Ich muss an das Gedicht von Agnes ,Heimweh‘ denken: ,Ich hörte heute Morgen am Klippenhang die Stare schon, sie sangen wie daheim, und doch war es ein anderer Ton …‘ Als ich diese Verse zu Hause zum ersten Mal las, fand ich es sehr schön, aber verstanden habe ich sie wohl kaum. Heute? Heute weiß ich, was Agnes Miegel mit diesen einfachen Worten meint, was sie gefühlt hat, als sie dieses Gedicht schrieb. Denn heute fühle und denke ich genau so, nur, dass sie es so wunderbar ausgedrückt hat in diesen schlichten Worten – das große, tiefe Heimweh! ,In meiner Heimat Feldern liegt in den Furchen noch der Schnee …‘ Die ganze große Sehnsucht nach der fernen Heimat klingt darin. Vielleicht ist meine Heimat gar nicht so schön wie es hier ist? Ich weiß nur, dass ich sie unendlich liebe, dass ich sie am schönsten finde von allen Teilen, allen Winkeln, die ich jemals gesehen habe. Die Heimat! ,Hier ruh’n die starken Wurzeln deiner Kraft‘, sagt Schiller. Ja, hier haben unsere Ahnen gelebt, hier haben sie gearbeitet, gesorgt, ihre Freunde gehabt und hier sind ihre Gräber … Mag die Fremde noch so schön sein, mag sie einem alle Freuden des Lebens bieten – es ist nicht die Heimat, nicht die Heimaterde, in der jeder fest verankert ist, von der niemand los kann!

__INHALT DER DATENSÄTZE__:
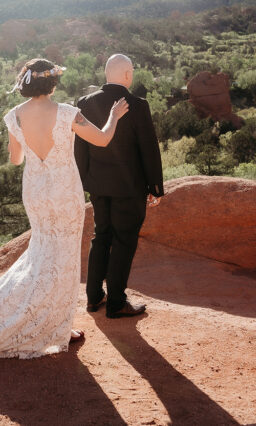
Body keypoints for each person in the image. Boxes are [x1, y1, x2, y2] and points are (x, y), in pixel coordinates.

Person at [0, 58, 129, 364]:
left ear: (27, 82)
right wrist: (114, 116)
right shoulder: (68, 113)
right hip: (64, 191)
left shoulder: (14, 116)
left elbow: (15, 159)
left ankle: (35, 322)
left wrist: (28, 141)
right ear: (52, 83)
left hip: (36, 191)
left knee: (42, 254)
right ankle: (57, 329)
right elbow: (104, 139)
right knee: (63, 259)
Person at [75, 53, 164, 318]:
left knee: (101, 236)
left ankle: (93, 298)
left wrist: (84, 181)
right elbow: (148, 149)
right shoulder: (137, 105)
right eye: (132, 71)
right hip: (130, 188)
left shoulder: (85, 102)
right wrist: (155, 187)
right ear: (127, 75)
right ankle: (115, 302)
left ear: (106, 74)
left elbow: (80, 147)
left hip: (98, 187)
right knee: (124, 241)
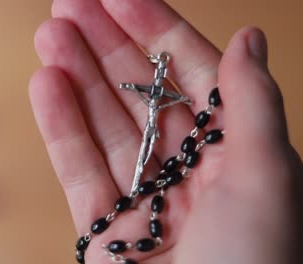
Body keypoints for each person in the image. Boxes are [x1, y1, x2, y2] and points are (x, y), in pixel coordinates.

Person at [28, 1, 302, 263]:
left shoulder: (163, 94)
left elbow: (172, 98)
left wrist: (181, 100)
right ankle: (139, 181)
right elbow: (140, 90)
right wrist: (130, 89)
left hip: (155, 129)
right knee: (144, 154)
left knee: (147, 151)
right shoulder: (152, 91)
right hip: (151, 128)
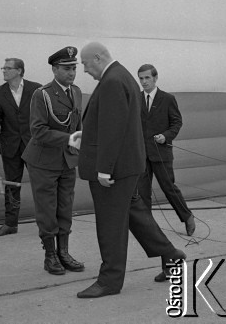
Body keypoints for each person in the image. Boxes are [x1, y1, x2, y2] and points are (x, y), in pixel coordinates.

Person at [75, 42, 186, 298]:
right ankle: (171, 255)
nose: (84, 69)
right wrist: (84, 135)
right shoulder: (122, 76)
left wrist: (104, 169)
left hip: (115, 170)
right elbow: (117, 123)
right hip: (127, 166)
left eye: (85, 63)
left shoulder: (113, 81)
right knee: (136, 215)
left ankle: (110, 281)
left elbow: (114, 130)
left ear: (98, 58)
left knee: (111, 224)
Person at [22, 47, 84, 275]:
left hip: (67, 161)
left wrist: (78, 143)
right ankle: (50, 255)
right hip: (43, 161)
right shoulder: (42, 94)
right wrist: (69, 138)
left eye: (74, 68)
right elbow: (37, 131)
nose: (72, 73)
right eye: (67, 69)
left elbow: (78, 126)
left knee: (65, 207)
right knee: (47, 209)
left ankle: (63, 252)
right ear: (55, 69)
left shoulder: (76, 92)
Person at [136, 64, 195, 242]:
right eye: (141, 78)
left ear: (155, 78)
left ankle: (187, 217)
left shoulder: (168, 99)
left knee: (169, 188)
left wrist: (166, 136)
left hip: (161, 152)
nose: (144, 81)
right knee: (143, 191)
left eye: (147, 78)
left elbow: (177, 123)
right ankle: (147, 228)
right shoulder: (136, 99)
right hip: (141, 154)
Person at [0, 58, 42, 237]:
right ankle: (10, 224)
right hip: (10, 145)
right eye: (3, 67)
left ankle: (48, 221)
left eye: (8, 68)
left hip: (33, 145)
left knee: (42, 184)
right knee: (11, 185)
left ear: (19, 71)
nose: (3, 70)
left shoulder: (36, 89)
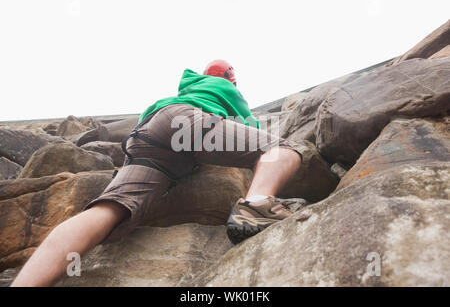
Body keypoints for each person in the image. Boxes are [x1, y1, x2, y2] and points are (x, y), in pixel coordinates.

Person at [11, 60, 302, 287]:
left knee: (107, 211)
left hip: (148, 136)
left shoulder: (185, 89)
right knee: (281, 150)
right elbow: (250, 132)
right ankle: (255, 207)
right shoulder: (226, 89)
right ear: (231, 78)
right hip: (185, 126)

__ZU LÖSENDE AUFGABE__: Wiederhole den Textausschnitt über das Heimweh vollständig und Wort für Wort. Die Datensätze haben mit dem Textausschnitt nichts zu tun.

__LÖSUNG DER AUFGABE__:
Ich muss an das Gedicht von Agnes ,Heimweh‘ denken: ,Ich hörte heute Morgen am Klippenhang die Stare schon, sie sangen wie daheim, und doch war es ein anderer Ton …‘ Als ich diese Verse zu Hause zum ersten Mal las, fand ich es sehr schön, aber verstanden habe ich sie wohl kaum. Heute? Heute weiß ich, was Agnes Miegel mit diesen einfachen Worten meint, was sie gefühlt hat, als sie dieses Gedicht schrieb. Denn heute fühle und denke ich genau so, nur, dass sie es so wunderbar ausgedrückt hat in diesen schlichten Worten – das große, tiefe Heimweh! ,In meiner Heimat Feldern liegt in den Furchen noch der Schnee …‘ Die ganze große Sehnsucht nach der fernen Heimat klingt darin. Vielleicht ist meine Heimat gar nicht so schön wie es hier ist? Ich weiß nur, dass ich sie unendlich liebe, dass ich sie am schönsten finde von allen Teilen, allen Winkeln, die ich jemals gesehen habe. Die Heimat! ,Hier ruh’n die starken Wurzeln deiner Kraft‘, sagt Schiller. Ja, hier haben unsere Ahnen gelebt, hier haben sie gearbeitet, gesorgt, ihre Freunde gehabt und hier sind ihre Gräber … Mag die Fremde noch so schön sein, mag sie einem alle Freuden des Lebens bieten – es ist nicht die Heimat, nicht die Heimaterde, in der jeder fest verankert ist, von der niemand los kann!